Your objective:
Please write out every line in the records below, character for character, and leave the pictures out of your answer.

Data for this exercise:
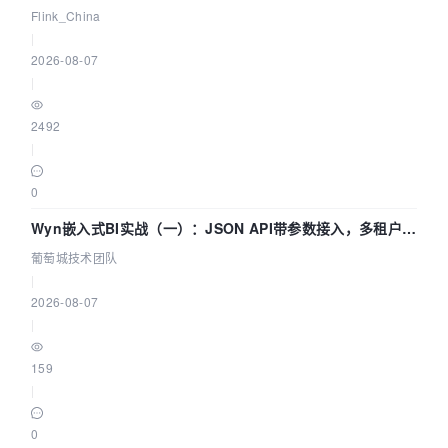
Agentic Lake 全面实时化时代
Flink_China
|
2026-08-07
|
2492
|
0
Wyn嵌入式BI实战（一）：JSON API带参数接入，多租户数
据源配置指南 | 葡萄城技术团队
葡萄城技术团队
|
2026-08-07
|
159
|
0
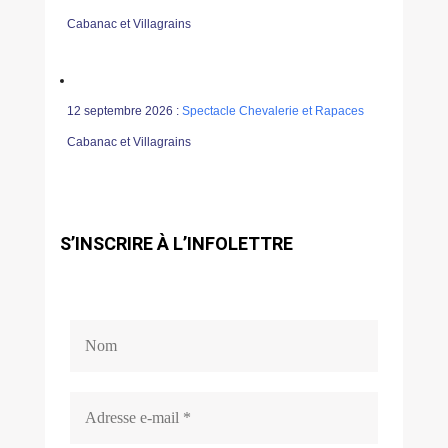
Cabanac et Villagrains
12 septembre 2026 :
Spectacle Chevalerie et Rapaces
Cabanac et Villagrains
S’INSCRIRE À L’INFOLETTRE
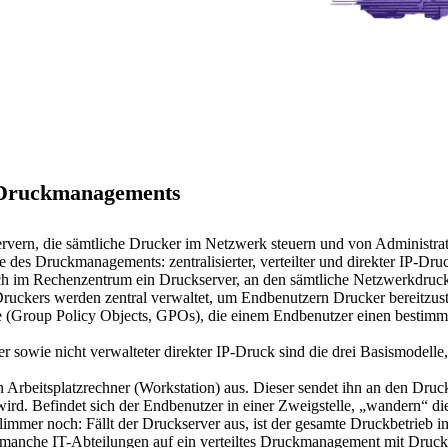
n Druckmanagements
ern, die sämtliche Drucker im Netzwerk steuern und von Administrator
 des Druckmanagements: zentralisierter, verteilter und direkter IP-Dru
ich im Rechenzentrum ein Druckserver, an den sämtliche Netzwerkdruc
ruckers werden zentral verwaltet, um Endbenutzern Drucker bereitzust
te (Group Policy Objects, GPOs), die einem Endbenutzer einen bestimm
er sowie nicht verwalteter direkter IP-Druck sind die drei Basismodelle
 Arbeitsplatzrechner (Workstation) aus. Dieser sendet ihn an den Druck
 wird. Befindet sich der Endbenutzer in einer Zweigstelle, „wandern“ 
mmer noch: Fällt der Druckserver aus, ist der gesamte Druckbetrieb 
nche IT-Abteilungen auf ein verteiltes Druckmanagement mit Druckser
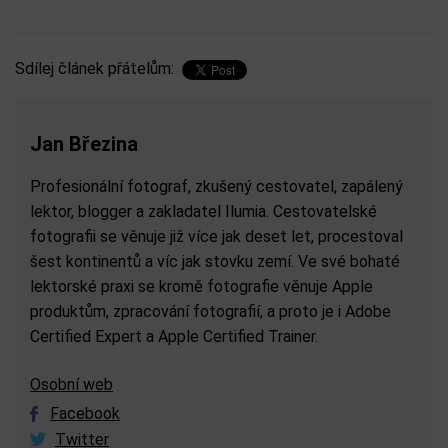
Sdílej článek přátelům:
Jan Březina
Profesionální fotograf, zkušený cestovatel, zapálený
lektor, blogger a zakladatel Ilumia. Cestovatelské
fotografii se věnuje již více jak deset let, procestoval
šest kontinentů a víc jak stovku zemí. Ve své bohaté
lektorské praxi se kromě fotografie věnuje Apple
produktům, zpracování fotografií, a proto je i Adobe
Certified Expert a Apple Certified Trainer.
Osobní web
Facebook
Twitter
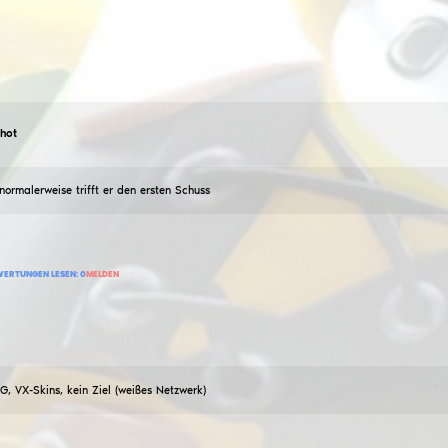
WareSIX
SigmaShot
10
Juli
2026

Answer:
Agentic Lake 全面实时化时代
Flink_China
|
2026-08-07
|
2492
|
0
Wyn嵌入式BI实战（一）：JSON API带参数接入，多租户数
据源配置指南 | 葡萄城技术团队
葡萄城技术团队
|
2026-08-07
|
159
|
0
Cabanac et Villagrains
12 septembre 2026 :
Spectacle Chevalerie et Rapaces
Cabanac et Villagrains
S’INSCRIRE À L’INFOLETTRE
n Druckmanagements
ern, die sämtliche Drucker im Netzwerk steuern und von Administrator
 des Druckmanagements: zentralisierter, verteilter und direkter IP-Dru
ich im Rechenzentrum ein Druckserver, an den sämtliche Netzwerkdruc
ruckers werden zentral verwaltet, um Endbenutzern Drucker bereitzust
te (Group Policy Objects, GPOs), die einem Endbenutzer einen bestimm
er sowie nicht verwalteter direkter IP-Druck sind die drei Basismodelle
 Arbeitsplatzrechner (Workstation) aus. Dieser sendet ihn an den Druck
 wird. Befindet sich der Endbenutzer in einer Zweigstelle, „wandern“ 
mmer noch: Fällt der Druckserver aus, ist der gesamte Druckbetrieb 
nche IT-Abteilungen auf ein verteiltes Druckmanagement mit Druckser
Sdílej článek přátelům:
Jan Březina
Profesionální fotograf, zkušený cestovatel, zapálený
lektor, blogger a zakladatel Ilumia. Cestovatelské
fotografii se věnuje již více jak deset let, procestoval
šest kontinentů a víc jak stovku zemí. Ve své bohaté
lektorské praxi se kromě fotografie věnuje Apple
produktům, zpracování fotografií, a proto je i Adobe
Certified Expert a Apple Certified Trainer.
Osobní web
Facebook
Twitter
WareSIX
SigmaShot
10
Juli
2026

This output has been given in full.